'We played to win the game'
England played the "perfect" game in Adelaide to take a 1-0 lead over Australia in the Ashes series but there was little danger of complacency as the team had achieved nothing so far, coach Andy Flower said on Wednesday.
"You don't often get the perfect game like that where you bowl the opposition out on a good deck on the first day and get a big lead," Flower said at the team's hotel a day after England's innings and 71-run victory in the second Test.
"We played to win the game. It's nothing more complicated than that. To do that, the players have to deliver certain skills under pressure and they did that really well in Adelaide."
Image: England players celebrate after winning the second Ashes Test in Adelaide
'We want to see more tons from our batsmen'
After plundering Australia's attack in the second innings of the first Test in Brisbane, England's batsmen roared to a 620-5 declared total in their first innings at Adelaide Oval.
Their bowlers then cut short Australia's second innings fight back by skittling the remaining six wickets in the morning session on the fifth day.
Despite the team's complete performance, Flower said there was room for improvement and challenged his batsmen to produce more big scores at Perth when the third Test gets underway on December 16.
"Without a doubt we can (improve). Adelaide was the first time that we have seen batsmen back up big hundreds with more big runs.
"But it's not often that our guys deliver big hundreds consecutively. And I think that was a great thing to see, so we want to see more of that from our batsmen."
Image: Ricky Ponting shakes hands with Kevin Pietersen
'We've got a long way to go'
One outstanding match would not guarantee England success in Perth, Flower said, where the team will miss the services of injured paceman Stuart Broad.
"How can we be complacent when were ranked number four in the world? We've got a long way to go and were only one-nil up in a five-Test series.
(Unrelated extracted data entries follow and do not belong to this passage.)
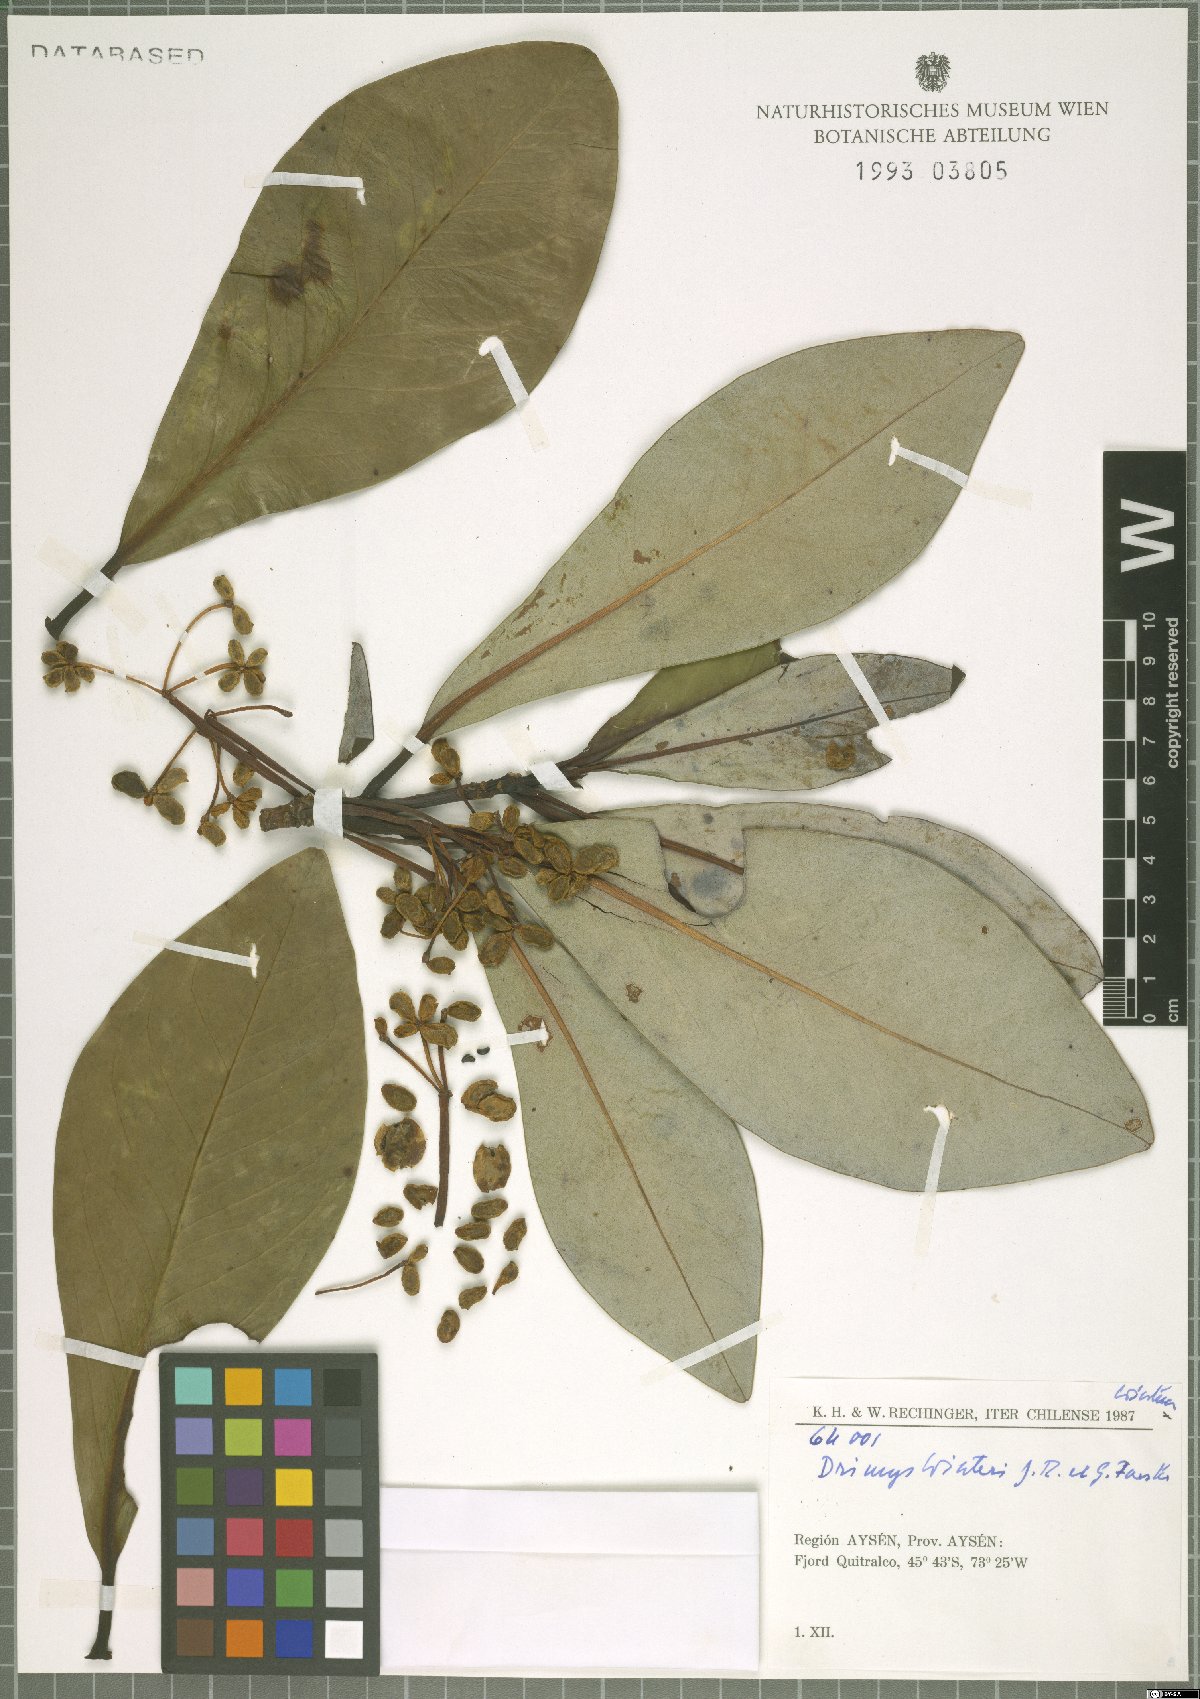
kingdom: Plantae
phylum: Tracheophyta
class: Magnoliopsida
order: Canellales
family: Winteraceae
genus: Drimys
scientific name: Drimys winteri
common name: Winter's-bark
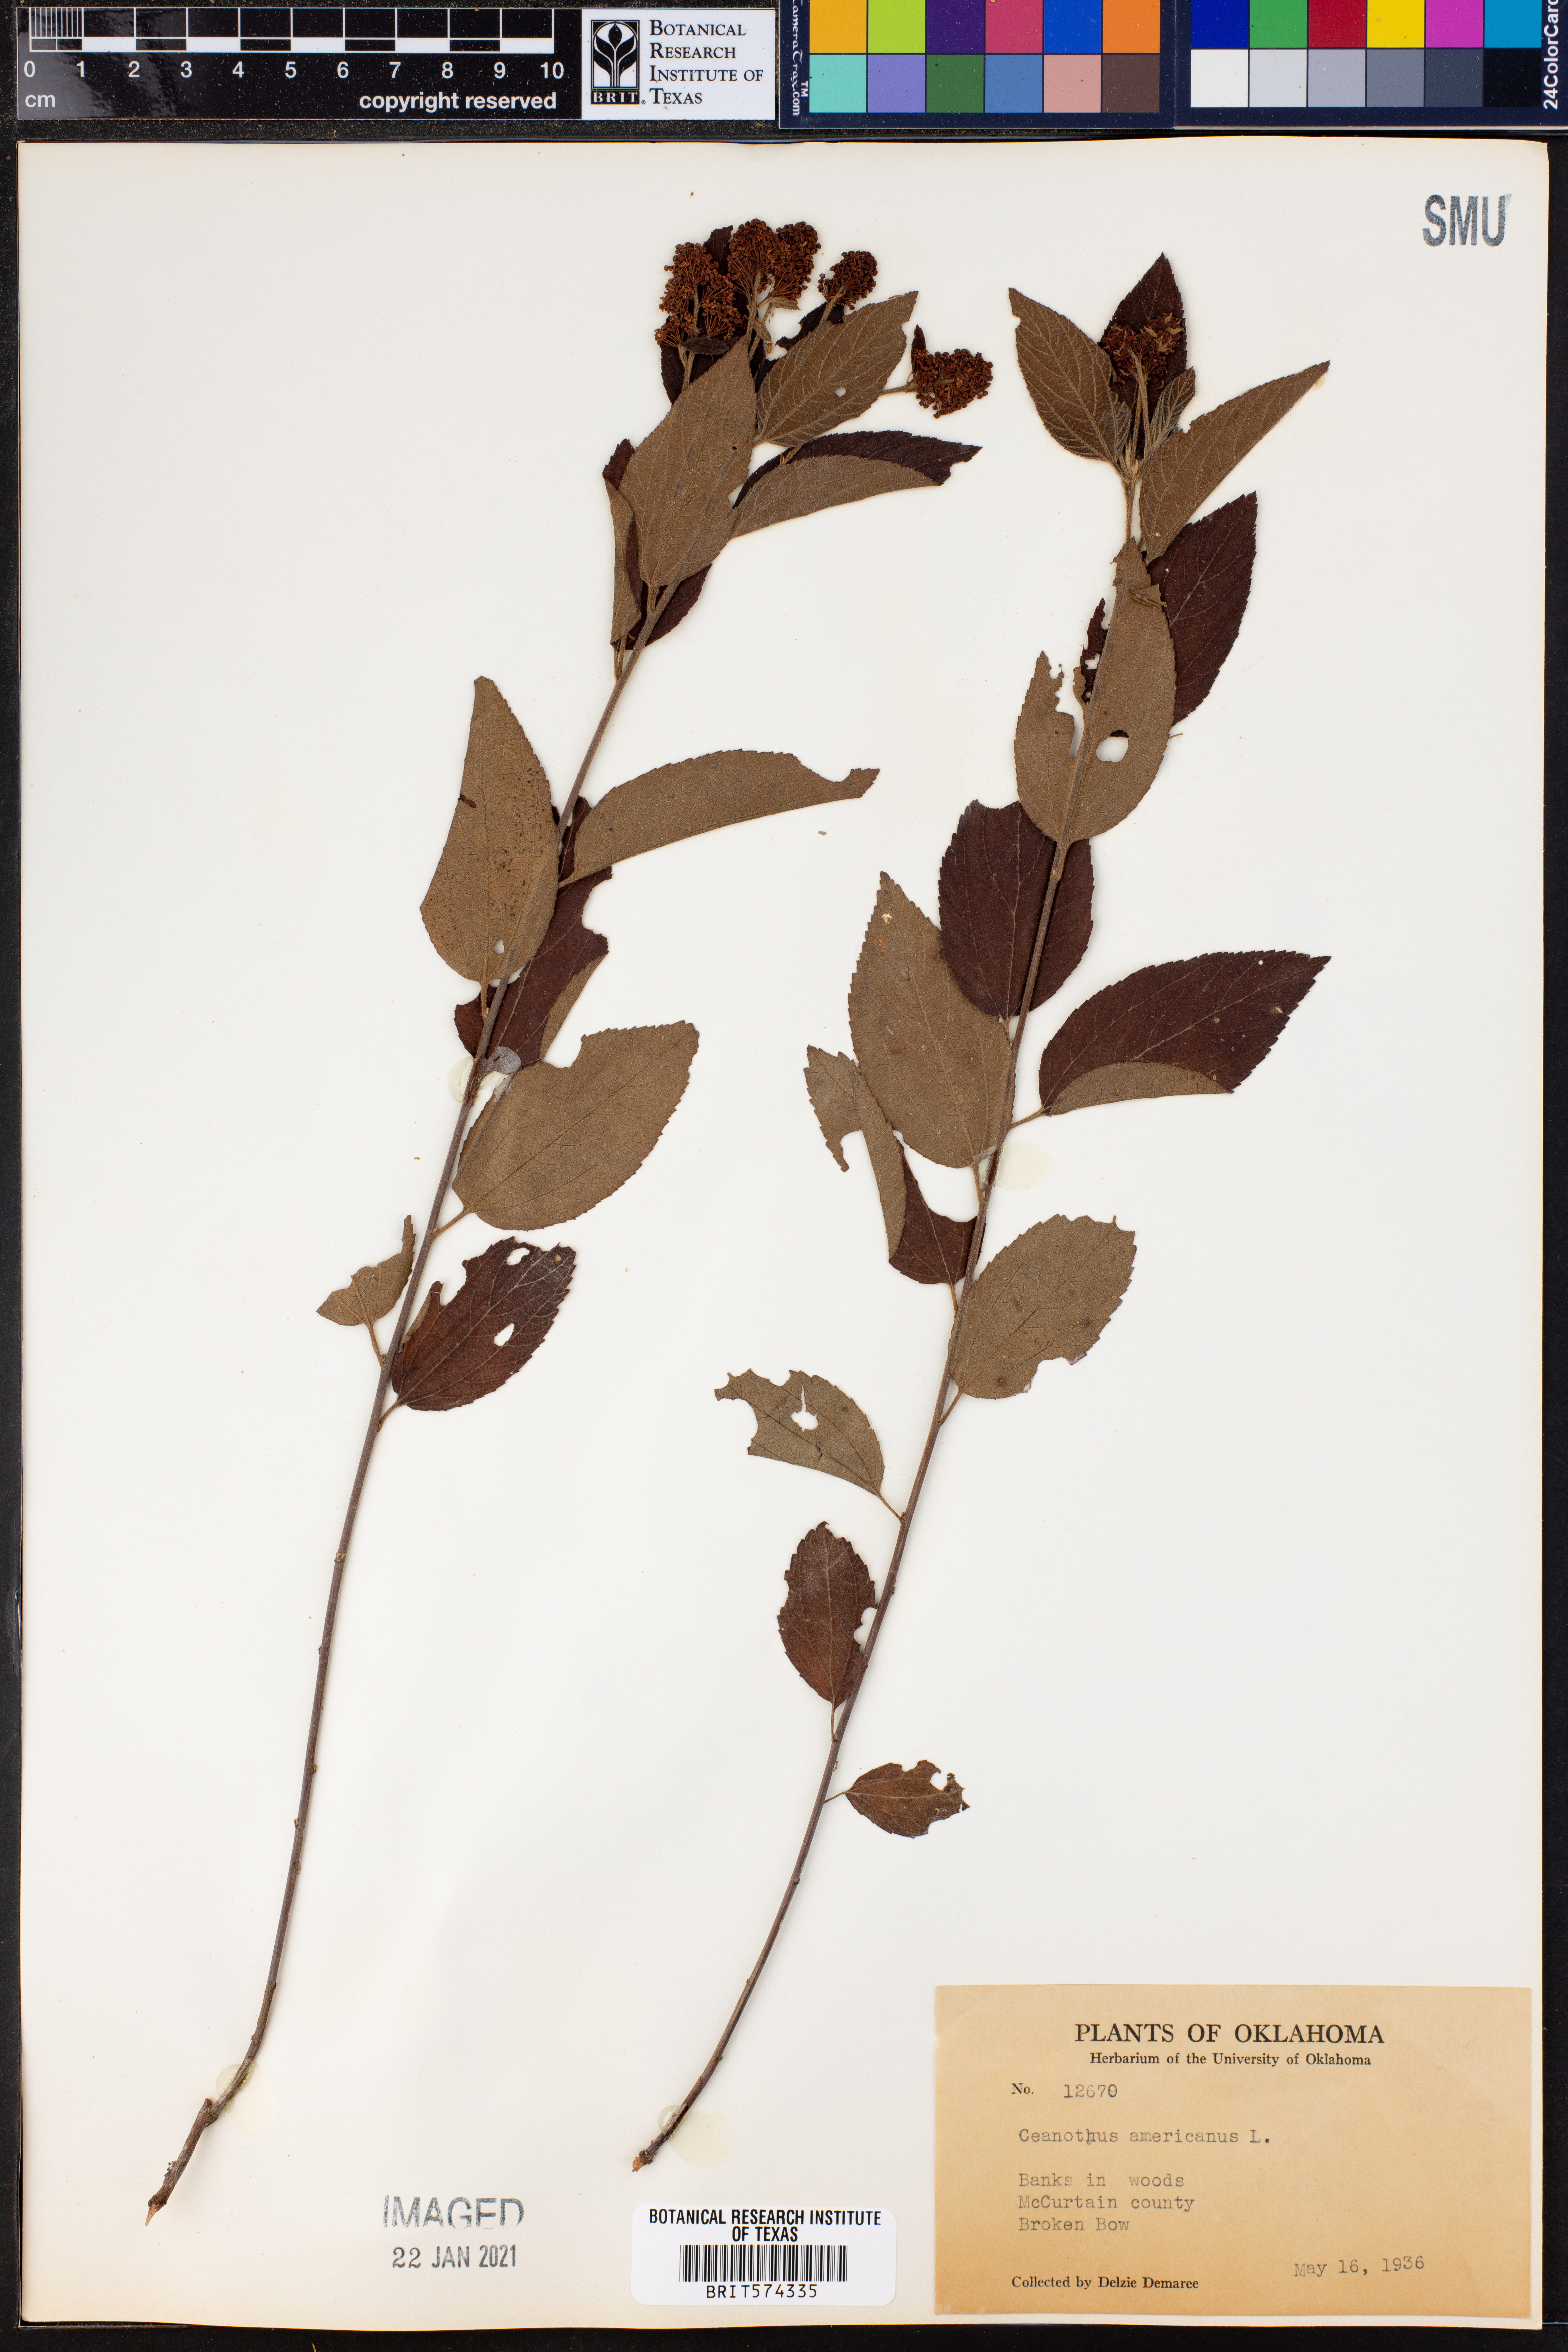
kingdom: Plantae
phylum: Tracheophyta
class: Magnoliopsida
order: Rosales
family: Rhamnaceae
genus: Ceanothus
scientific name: Ceanothus americanus
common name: Redroot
So that would be a crazy one," Flower added.
Quick James Anderson's preparations for Perth would also be affected as he had flown home for the birth of his child and was not expected to re-join his teammates until shortly before the Test.
Flower will rest two of his bowlers for the three-day tour match against Victoria state at the Melbourne Cricket Ground starting on Friday to have the option of playing seamers Chris Tremlett, Tim Bresnan and Ajmal Shahzad.
Image: Graeme Swann reacts after picking the last wicket during the second Ashes Test in Adelaide
'Tour matches gave our players confidence'
The England coach was cagey about his remaining selections but confirmed that wicketkeeper-batsman Steven Davies and Irish cricketer Eoin Morgan would be in the side along with captain Andrew Strauss, the only top-order England batsman to fail in Adelaide.
England played three-day matches on Test wickets in Perth and Adelaide and a four-dayer in Hobart in the lead-up, a marked contrast to the team's total of five days' match practice prior to their disastrous 5-0 whitewash four years ago.
Flower credited the robust schedule for helping their Ashes campaign get off to a flying start.
"I think (tour matches) were very important to give people confidence and the experience at the Test grounds is also important for our balance, so they are very important and this one's the same," Flower said of the Victoria match.
Image: England's Andrew Strauss and Kevin Pietersen at a news conference after second Ashes Test in Adelaide
'We respect the Australians, but don't fear them'
While the Adelaide loss had prompted hand-wringing across sports-mad Australia, who have not lost a home series to their bitter rivals in 24 years, Flower said he was oblivious to the soul-searching and selection dilemmas facing the hosts ahead of Perth.
"We respect the Australians, they're a very good side, they're a very strong cricketing nation as we all know.
"But I wouldn't say fear is a word that comes into our discussions at any time and we try to keep it away from our dressing room. Our guys are confident about their own game."